Image Fusion for Cross-Domain Sequential Recommendation
Wangyu Wu, Siqi Song, Xianglin Qiu, Xiaowei Huang, Fei Ma, Jimin Xiao
TL;DR
This work tackles Cross-Domain Sequential Recommendation (CDSR) by addressing domain bias and the underutilization of visual item representations. It introduces IFCDSR, which fuses frozen CLIP derived image embeddings with learnable item ID embeddings and processes three cross-domain sequences through a multi-attention architecture to capture both intra-domain and cross-domain user preferences. The approach jointly learns single-domain and cross-domain interests, and predictions are made by combining ID and image based similarities in a fused probability.
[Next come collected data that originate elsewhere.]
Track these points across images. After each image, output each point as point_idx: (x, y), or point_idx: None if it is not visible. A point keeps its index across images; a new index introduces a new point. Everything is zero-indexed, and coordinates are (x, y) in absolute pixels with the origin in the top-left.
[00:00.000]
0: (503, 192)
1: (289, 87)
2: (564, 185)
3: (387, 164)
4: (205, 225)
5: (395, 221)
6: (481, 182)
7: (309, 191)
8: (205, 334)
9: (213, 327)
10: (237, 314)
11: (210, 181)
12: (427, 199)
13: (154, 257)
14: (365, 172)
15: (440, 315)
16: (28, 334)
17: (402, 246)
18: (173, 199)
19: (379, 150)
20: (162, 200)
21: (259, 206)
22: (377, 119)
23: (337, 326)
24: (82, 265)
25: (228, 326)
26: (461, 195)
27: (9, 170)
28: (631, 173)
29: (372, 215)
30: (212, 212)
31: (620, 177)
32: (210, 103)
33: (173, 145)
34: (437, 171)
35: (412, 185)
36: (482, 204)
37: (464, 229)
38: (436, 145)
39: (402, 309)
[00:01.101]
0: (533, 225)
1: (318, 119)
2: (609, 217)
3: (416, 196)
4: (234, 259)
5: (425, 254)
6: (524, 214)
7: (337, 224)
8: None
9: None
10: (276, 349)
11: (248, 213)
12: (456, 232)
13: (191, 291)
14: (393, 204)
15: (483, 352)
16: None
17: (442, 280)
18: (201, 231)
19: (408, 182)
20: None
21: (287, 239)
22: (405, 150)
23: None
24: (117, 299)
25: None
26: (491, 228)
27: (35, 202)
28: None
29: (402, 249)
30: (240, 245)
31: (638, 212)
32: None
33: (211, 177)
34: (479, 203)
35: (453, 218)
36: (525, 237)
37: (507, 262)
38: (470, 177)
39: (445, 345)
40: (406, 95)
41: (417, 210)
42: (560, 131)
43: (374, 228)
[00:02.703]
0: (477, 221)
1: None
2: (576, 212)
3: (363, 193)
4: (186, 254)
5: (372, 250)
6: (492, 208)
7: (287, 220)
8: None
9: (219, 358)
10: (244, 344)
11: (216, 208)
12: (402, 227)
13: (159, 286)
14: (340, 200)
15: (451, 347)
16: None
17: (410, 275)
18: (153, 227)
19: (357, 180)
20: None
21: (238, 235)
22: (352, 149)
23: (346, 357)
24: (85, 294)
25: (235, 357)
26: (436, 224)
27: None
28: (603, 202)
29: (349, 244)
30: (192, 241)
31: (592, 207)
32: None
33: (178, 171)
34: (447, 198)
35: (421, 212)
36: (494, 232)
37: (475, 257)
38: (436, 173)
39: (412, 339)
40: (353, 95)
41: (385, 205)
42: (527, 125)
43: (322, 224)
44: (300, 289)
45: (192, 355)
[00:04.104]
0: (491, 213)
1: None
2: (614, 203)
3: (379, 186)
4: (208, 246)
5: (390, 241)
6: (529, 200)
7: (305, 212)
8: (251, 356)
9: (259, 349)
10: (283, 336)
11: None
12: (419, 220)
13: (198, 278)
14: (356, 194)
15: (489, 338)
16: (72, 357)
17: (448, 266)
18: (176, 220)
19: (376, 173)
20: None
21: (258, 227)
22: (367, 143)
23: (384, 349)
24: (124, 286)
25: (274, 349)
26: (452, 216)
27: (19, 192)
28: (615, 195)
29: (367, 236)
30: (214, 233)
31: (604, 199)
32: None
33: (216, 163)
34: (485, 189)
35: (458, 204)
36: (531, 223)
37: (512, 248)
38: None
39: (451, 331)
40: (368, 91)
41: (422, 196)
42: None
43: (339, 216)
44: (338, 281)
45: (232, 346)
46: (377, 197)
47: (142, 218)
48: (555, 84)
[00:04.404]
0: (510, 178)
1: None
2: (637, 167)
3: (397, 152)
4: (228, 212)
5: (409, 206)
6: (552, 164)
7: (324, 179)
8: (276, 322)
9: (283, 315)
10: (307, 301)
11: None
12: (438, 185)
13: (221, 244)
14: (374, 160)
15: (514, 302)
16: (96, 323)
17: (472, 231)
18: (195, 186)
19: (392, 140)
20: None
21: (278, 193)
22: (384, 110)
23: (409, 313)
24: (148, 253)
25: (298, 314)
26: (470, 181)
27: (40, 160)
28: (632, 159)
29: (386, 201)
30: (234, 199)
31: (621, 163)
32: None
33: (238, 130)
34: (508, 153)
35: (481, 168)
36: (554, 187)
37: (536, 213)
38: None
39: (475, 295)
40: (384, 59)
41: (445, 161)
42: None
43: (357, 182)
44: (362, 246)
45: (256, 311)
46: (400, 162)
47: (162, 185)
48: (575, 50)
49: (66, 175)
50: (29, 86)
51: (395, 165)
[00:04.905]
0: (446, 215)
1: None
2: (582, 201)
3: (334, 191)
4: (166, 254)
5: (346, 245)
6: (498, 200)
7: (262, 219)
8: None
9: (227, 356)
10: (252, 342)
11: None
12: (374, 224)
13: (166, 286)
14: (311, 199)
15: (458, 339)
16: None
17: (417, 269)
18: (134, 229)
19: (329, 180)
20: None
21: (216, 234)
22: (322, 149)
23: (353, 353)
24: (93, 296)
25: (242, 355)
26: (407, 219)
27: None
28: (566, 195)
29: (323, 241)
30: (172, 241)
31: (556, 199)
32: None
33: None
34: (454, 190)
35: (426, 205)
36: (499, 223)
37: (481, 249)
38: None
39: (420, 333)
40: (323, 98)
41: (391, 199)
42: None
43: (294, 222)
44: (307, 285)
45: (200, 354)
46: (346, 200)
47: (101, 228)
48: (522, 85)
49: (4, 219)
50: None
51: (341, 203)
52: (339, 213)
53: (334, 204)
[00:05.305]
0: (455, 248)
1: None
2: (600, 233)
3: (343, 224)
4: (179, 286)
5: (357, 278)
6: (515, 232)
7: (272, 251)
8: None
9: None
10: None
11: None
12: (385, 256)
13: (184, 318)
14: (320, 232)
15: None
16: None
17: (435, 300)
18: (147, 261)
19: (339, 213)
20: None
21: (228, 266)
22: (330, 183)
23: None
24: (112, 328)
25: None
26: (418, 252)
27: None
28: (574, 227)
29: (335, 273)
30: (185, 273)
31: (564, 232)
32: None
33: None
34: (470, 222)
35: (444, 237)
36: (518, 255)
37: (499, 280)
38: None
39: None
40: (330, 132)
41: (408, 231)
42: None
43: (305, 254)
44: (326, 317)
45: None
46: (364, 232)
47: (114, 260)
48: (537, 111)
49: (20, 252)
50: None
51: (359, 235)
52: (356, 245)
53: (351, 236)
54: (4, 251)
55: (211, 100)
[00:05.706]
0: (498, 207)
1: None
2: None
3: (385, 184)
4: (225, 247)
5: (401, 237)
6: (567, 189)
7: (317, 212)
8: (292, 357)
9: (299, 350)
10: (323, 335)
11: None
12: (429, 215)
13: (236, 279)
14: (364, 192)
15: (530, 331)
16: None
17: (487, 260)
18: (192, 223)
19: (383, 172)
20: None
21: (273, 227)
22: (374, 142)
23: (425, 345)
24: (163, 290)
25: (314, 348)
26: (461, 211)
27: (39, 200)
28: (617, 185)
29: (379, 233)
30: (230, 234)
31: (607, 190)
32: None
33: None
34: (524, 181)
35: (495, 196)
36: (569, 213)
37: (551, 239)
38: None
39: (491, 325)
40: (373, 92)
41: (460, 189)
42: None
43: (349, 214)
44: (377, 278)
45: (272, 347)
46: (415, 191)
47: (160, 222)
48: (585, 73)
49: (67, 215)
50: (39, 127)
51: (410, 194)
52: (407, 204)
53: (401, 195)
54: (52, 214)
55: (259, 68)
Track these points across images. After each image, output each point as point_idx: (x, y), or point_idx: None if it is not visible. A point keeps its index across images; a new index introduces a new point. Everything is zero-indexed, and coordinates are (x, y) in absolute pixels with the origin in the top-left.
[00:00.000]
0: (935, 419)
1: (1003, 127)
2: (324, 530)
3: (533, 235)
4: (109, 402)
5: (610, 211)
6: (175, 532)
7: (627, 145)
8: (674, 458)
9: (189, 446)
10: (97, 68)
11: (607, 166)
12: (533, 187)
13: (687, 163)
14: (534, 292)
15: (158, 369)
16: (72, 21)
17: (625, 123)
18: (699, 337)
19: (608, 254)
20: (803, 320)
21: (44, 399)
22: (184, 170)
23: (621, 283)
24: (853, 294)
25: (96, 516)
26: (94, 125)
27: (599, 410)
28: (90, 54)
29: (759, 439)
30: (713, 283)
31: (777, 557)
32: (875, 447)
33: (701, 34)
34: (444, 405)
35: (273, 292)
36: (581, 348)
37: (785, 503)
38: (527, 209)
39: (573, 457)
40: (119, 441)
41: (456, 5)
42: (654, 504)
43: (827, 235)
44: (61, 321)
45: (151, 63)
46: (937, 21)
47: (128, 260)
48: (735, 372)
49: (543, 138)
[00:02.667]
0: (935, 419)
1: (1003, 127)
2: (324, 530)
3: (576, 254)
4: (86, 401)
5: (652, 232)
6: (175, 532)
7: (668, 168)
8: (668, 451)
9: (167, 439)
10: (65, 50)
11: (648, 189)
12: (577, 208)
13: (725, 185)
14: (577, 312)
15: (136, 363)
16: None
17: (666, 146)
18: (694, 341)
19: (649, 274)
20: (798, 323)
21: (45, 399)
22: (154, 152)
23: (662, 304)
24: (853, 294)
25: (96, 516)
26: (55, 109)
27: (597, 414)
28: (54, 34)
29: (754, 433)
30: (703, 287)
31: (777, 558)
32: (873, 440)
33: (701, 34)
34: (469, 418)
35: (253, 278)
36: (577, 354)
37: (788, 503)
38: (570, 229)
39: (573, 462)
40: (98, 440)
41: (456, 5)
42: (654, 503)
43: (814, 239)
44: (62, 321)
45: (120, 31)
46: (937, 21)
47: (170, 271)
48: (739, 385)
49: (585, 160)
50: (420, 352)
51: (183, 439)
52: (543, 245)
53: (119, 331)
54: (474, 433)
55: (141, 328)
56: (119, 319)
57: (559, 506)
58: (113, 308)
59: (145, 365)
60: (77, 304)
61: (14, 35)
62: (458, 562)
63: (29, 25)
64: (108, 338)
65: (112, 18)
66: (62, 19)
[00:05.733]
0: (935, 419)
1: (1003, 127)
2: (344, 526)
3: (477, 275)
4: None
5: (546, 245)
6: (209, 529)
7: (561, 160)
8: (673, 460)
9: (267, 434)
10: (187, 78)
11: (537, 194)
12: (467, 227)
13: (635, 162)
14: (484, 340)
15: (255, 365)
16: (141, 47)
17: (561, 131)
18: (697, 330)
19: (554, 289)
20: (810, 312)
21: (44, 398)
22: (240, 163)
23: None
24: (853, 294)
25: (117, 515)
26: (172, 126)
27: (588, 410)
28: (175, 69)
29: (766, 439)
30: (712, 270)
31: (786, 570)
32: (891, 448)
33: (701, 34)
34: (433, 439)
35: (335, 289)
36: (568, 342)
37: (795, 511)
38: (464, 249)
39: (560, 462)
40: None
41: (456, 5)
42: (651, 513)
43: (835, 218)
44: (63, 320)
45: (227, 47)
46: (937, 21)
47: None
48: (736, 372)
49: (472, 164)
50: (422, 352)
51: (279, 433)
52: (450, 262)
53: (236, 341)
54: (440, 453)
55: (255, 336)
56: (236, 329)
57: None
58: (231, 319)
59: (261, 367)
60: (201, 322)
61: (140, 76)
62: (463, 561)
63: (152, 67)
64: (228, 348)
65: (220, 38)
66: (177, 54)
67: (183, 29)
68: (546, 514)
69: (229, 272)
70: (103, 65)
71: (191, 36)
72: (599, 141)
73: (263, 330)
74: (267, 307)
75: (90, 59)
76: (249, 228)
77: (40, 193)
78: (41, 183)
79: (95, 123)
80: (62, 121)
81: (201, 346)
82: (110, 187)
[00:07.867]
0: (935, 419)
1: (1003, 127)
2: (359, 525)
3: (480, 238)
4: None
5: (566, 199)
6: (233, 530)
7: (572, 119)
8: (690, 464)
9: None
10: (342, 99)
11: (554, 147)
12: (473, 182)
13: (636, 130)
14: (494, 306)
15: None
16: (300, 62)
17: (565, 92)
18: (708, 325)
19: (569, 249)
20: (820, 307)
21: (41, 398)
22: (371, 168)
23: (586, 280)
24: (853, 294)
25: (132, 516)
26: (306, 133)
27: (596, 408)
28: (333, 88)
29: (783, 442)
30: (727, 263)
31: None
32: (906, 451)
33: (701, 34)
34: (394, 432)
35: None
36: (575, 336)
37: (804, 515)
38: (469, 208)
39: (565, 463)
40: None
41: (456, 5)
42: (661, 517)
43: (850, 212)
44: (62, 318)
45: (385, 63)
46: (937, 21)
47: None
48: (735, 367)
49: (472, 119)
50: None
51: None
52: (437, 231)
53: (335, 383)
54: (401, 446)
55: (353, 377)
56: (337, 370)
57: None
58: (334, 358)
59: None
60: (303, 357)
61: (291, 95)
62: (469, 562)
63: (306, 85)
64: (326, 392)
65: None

Experiments on re-partitioned Amazon CDSR datasets show IFCDSR achieving state-of-the-art results, demonstrating the practical benefit of incorporating visual signals into cross-domain recommendation systems.
Abstract
Cross-Domain Sequential Recommendation (CDSR) aims to predict future user interactions based on historical interactions across multiple domains. The key challenge in CDSR is effectively capturing cross-domain user preferences by fully leveraging both intra-sequence and inter-sequence item interactions. In this paper, we propose a novel method, Image Fusion for Cross-Domain Sequential Recommendation (IFCDSR), which incorporates item image information to better capture visual preferences. Our approach integrates a frozen CLIP model to generate image embeddings, enriching original item embeddings with visual data from both intra-sequence and inter-sequence interactions. Additionally, we employ a multiple attention layer to capture cross-domain interests, enabling joint learning of single-domain and cross-domain user preferences. To validate the effectiveness of IFCDSR, we re-partitioned four e-commerce datasets and conducted extensive experiments. Results demonstrate that IFCDSR significantly outperforms existing methods.